** SOURCE MATERIAL follows **

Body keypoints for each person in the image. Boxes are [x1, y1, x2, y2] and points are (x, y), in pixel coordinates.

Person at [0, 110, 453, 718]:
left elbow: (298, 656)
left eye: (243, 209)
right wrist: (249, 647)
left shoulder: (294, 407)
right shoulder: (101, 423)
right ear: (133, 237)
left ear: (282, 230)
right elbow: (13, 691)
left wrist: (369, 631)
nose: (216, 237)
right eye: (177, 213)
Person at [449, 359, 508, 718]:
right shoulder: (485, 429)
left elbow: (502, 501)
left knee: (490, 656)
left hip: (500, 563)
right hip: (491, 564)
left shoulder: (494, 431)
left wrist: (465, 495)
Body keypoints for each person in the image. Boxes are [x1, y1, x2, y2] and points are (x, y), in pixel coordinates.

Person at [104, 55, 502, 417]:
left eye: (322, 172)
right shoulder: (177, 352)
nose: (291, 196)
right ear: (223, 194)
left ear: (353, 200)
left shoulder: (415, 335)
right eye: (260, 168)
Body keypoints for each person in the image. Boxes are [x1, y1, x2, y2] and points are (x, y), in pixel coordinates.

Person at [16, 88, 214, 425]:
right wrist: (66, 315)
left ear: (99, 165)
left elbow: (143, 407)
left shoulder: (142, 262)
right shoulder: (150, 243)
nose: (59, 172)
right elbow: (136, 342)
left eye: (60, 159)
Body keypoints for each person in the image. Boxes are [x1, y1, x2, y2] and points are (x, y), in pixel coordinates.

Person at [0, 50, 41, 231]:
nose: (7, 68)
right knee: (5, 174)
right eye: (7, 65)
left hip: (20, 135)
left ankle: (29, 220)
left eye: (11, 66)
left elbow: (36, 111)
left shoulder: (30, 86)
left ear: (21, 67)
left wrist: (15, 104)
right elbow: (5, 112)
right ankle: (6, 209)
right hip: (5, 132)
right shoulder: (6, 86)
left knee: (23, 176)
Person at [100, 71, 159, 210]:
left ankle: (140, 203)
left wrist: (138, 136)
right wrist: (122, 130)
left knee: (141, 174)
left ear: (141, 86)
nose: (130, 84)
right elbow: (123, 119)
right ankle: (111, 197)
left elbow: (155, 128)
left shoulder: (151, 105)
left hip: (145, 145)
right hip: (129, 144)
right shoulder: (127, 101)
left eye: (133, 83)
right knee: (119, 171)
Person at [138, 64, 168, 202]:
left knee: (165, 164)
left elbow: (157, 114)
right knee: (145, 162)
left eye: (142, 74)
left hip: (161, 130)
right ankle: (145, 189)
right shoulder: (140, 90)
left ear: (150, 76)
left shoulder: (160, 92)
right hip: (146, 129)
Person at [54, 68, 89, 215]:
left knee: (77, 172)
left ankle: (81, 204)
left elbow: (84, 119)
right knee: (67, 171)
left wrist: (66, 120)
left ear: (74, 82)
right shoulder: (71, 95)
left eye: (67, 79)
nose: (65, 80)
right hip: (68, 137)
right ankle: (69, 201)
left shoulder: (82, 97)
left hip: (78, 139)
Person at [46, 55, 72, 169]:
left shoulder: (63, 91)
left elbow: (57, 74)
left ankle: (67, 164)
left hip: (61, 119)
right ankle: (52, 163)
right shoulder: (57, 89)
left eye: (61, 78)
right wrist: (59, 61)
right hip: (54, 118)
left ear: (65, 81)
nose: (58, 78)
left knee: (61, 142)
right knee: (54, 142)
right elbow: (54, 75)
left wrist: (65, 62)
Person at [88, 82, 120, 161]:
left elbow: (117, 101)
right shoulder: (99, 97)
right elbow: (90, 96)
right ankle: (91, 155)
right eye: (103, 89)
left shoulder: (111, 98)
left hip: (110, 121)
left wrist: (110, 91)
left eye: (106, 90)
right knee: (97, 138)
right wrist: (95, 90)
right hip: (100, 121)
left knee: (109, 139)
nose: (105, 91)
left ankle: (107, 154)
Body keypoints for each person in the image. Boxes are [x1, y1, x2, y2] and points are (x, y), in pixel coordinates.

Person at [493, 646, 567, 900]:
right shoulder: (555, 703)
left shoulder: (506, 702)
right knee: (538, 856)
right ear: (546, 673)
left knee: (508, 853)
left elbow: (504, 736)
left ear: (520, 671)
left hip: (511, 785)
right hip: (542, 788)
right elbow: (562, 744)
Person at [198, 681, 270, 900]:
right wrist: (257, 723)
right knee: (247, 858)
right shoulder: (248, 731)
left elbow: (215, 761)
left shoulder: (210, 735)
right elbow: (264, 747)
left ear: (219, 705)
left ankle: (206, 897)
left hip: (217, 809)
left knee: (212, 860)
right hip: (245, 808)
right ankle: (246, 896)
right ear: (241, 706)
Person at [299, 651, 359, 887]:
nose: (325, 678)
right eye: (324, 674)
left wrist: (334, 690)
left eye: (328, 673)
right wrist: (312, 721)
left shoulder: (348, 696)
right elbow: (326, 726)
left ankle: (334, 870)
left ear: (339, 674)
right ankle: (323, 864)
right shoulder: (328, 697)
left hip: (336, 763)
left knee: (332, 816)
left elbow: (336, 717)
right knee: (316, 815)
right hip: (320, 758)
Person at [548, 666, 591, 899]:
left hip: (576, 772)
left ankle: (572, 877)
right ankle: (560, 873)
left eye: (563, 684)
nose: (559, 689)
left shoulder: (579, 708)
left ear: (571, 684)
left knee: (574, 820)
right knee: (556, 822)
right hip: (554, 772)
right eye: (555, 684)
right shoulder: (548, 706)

** End of SOURCE MATERIAL **
** SOURCE MATERIAL follows **

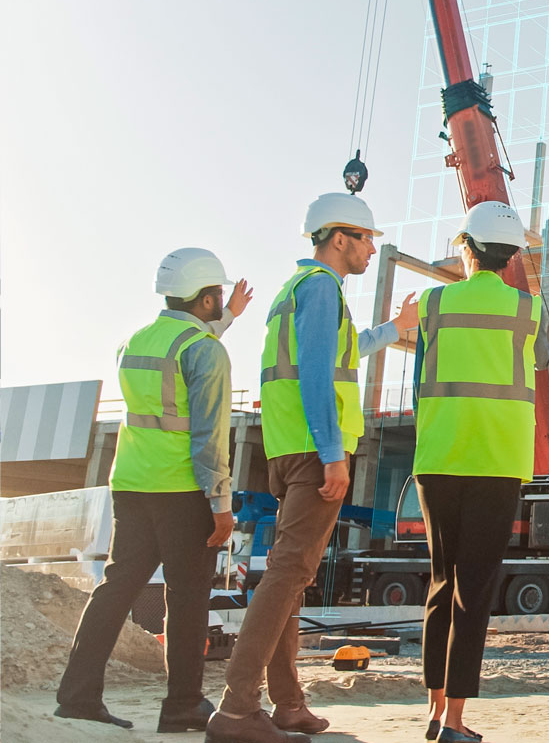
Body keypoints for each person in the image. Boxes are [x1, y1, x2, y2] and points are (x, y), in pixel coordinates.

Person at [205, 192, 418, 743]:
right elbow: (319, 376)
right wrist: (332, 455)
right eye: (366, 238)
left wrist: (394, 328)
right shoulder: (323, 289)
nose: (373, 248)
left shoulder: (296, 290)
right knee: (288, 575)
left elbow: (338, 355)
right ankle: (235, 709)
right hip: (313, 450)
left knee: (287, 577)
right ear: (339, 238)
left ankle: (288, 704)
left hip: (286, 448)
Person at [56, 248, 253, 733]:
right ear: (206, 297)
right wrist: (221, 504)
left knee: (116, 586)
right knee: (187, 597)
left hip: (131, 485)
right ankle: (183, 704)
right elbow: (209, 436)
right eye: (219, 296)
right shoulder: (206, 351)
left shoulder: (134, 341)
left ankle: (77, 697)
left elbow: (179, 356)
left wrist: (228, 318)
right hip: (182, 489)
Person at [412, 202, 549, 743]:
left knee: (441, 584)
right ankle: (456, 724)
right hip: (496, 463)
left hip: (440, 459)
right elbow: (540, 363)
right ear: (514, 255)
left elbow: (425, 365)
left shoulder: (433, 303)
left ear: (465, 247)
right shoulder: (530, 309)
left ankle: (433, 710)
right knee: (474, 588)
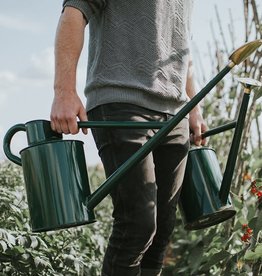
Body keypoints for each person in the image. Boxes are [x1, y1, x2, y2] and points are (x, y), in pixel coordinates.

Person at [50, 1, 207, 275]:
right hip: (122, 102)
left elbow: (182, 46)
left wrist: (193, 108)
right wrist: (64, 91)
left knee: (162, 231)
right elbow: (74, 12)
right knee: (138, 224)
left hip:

** End of SOURCE MATERIAL **

* EXERCISE DIRECTIONS: Retype only the lines above between the line with "right shoulder: (555, 703)" and the line with "right shoulder: (328, 697)", counting those two lines as well, and keep every character as it is.

* OUTPUT OF THE TASK:
right shoulder: (555, 703)
left shoulder: (506, 702)
right knee: (538, 856)
right ear: (546, 673)
left knee: (508, 853)
left elbow: (504, 736)
left ear: (520, 671)
left hip: (511, 785)
right hip: (542, 788)
right elbow: (562, 744)
Person at [198, 681, 270, 900]:
right wrist: (257, 723)
right knee: (247, 858)
right shoulder: (248, 731)
left elbow: (215, 761)
left shoulder: (210, 735)
right elbow: (264, 747)
left ear: (219, 705)
left ankle: (206, 897)
left hip: (217, 809)
left knee: (212, 860)
right hip: (245, 808)
right ankle: (246, 896)
right ear: (241, 706)
Person at [299, 651, 359, 887]:
nose: (325, 678)
right eye: (324, 674)
left wrist: (334, 690)
left eye: (328, 673)
right wrist: (312, 721)
left shoulder: (348, 696)
right elbow: (326, 726)
left ankle: (334, 870)
left ear: (339, 674)
right ankle: (323, 864)
right shoulder: (328, 697)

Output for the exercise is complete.